┏━━
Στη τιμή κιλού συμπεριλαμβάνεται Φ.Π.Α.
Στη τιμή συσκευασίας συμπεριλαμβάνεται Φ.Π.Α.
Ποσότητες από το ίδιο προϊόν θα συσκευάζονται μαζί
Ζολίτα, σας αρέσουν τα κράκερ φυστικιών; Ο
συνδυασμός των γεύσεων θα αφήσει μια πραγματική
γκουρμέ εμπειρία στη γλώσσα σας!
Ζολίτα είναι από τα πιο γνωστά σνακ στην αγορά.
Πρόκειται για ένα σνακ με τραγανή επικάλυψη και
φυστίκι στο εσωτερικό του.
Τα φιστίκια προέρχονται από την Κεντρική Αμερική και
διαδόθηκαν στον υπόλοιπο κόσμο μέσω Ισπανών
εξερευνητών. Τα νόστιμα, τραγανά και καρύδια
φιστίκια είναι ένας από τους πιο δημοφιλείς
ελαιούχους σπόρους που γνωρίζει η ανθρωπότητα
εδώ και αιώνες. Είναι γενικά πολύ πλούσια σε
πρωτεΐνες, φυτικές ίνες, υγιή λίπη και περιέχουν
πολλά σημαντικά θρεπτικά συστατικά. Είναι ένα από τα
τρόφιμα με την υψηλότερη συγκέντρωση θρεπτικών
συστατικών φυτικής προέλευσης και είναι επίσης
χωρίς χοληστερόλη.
┗━━
**Required work:** In the records above, find each line holding "τιμή" and copy it.

**Written solution:**
Στη τιμή κιλού συμπεριλαμβάνεται Φ.Π.Α.
Στη τιμή συσκευασίας συμπεριλαμβάνεται Φ.Π.Α.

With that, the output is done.